The Fifth French Republic, the creation of General de Gaulle, is 50 years old. Of the many regimes since the Revolution of 1789 only the Third Republic (1871–1940) enjoyed a longer life. Nicolas Sarkozy is its sixth President, only four years older than the Republic itself, the first of its leaders to be free of the divisive wartime memories and the crisis that led to the collapse of the Fourth Republic and gave birth to the Fifth. This freedom represents Sarkozy’s opportunity.
The Fifth Republic was born in anxiety and fear. De Gaulle was recalled to power as “the most illustrious of Frenchmen” because the Fourth Republic (1946–58) – the “regime of the parties” – was on the point of collapse, threatened by insurrection in Algeria and the prospect of a military coup.

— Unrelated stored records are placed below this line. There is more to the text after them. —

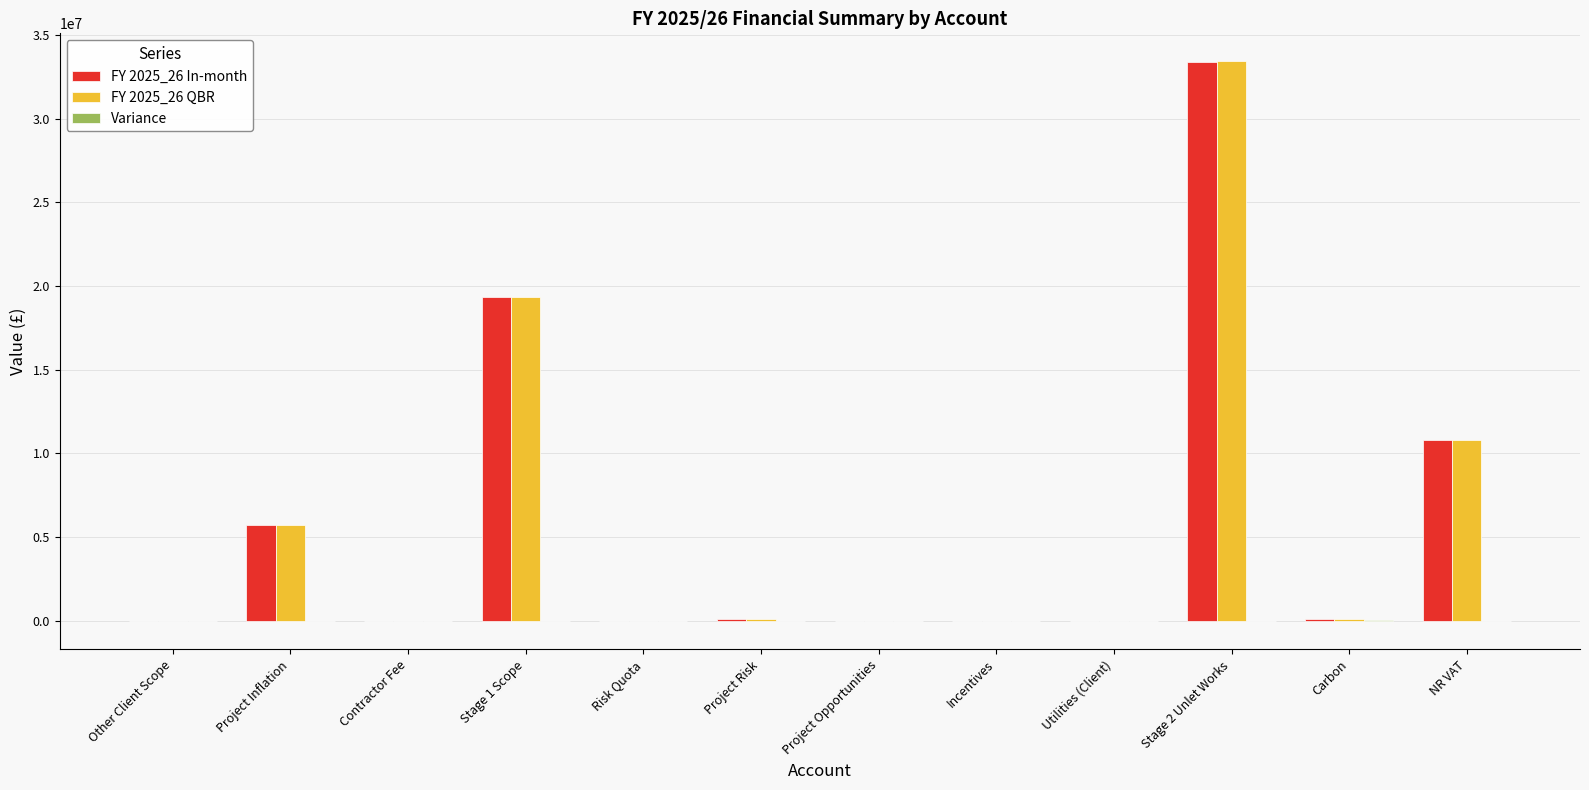

Which label corresponds to the largest value in the chart?

Stage 2 Unlet Works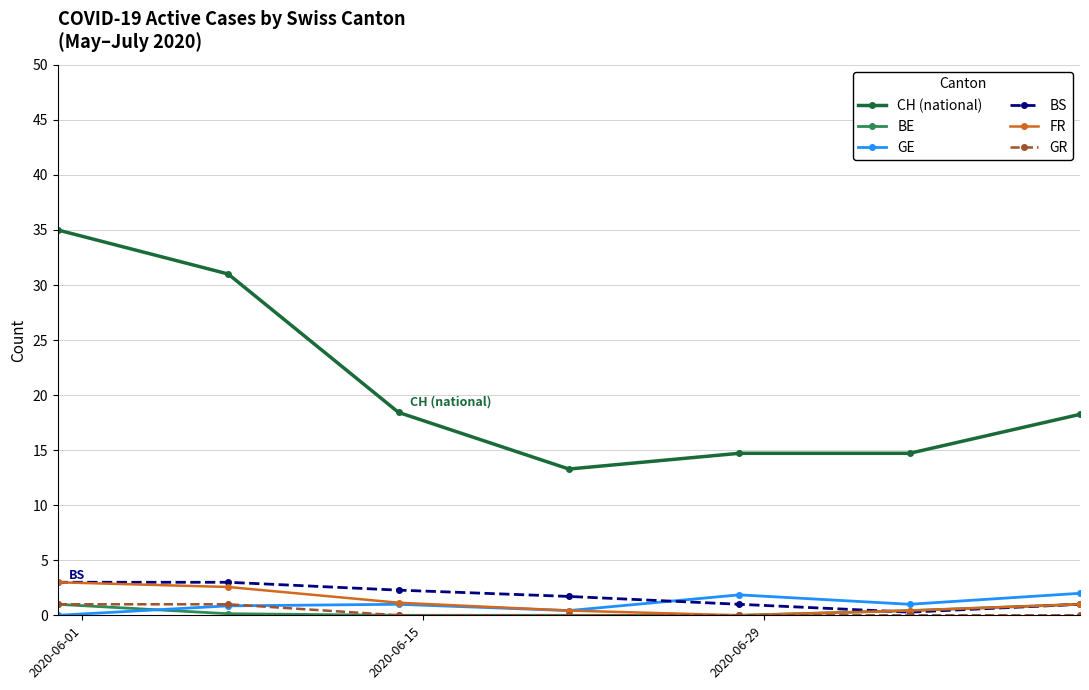

True or false: GE and BS cross at least once.

True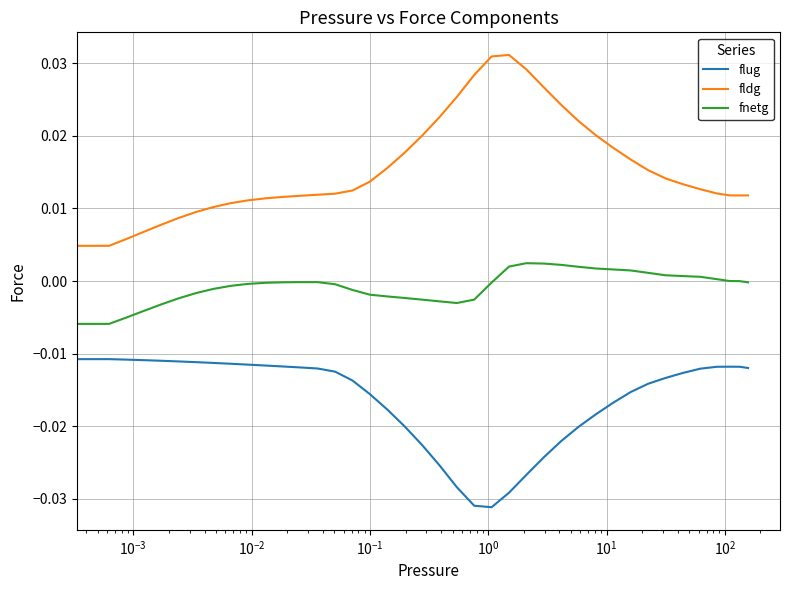

How many values in the fldg series exceed 0?

39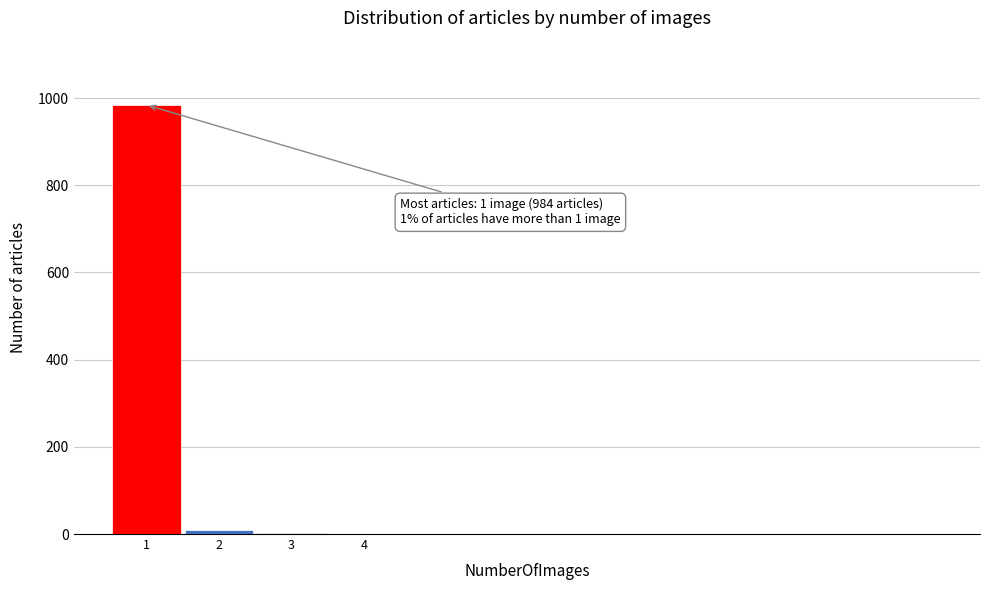

What is the maximum value shown in the chart?

984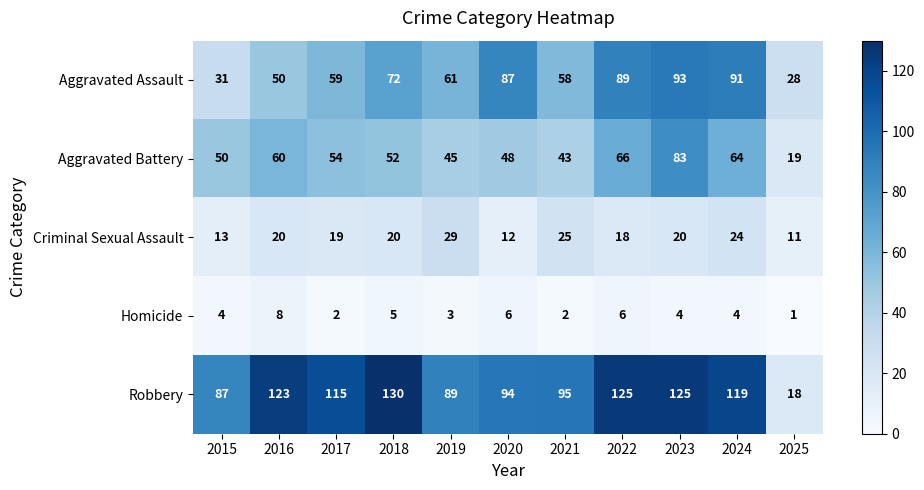

Which series has the widest spread of values?

Robbery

When, in the troubled days before de Gaulle resumed office, the President of the National Assembly, André Le Troquer, spoke of his fear that the General would establish a dictatorship, de Gaulle replied: “Well, if parliament follows you, I shall have no alternative but to let you have it out with the paratroops, while I go back into retirement and shut myself up with my grief.” Parliament knuckled under. De Gaulle became the last Prime Minister of the Fourth Republic and was granted the authority to devise a new constitution.
In 1940 de Gaulle had been a rebel. Now he was a ruler, with greater authority than he had been granted in 1944–46. Yet there were resemblances between the manner in which the Vichy state against which he had rebelled, and which had condemned him to death, had come into being and that in which he now returned to power. And there were also resemblances between Vichy itself and his Fifth Republic, closer resemblances than he cared to recognise. In 1940 as in 1958, the Republic in crisis turned to a strong man as the saviour of France.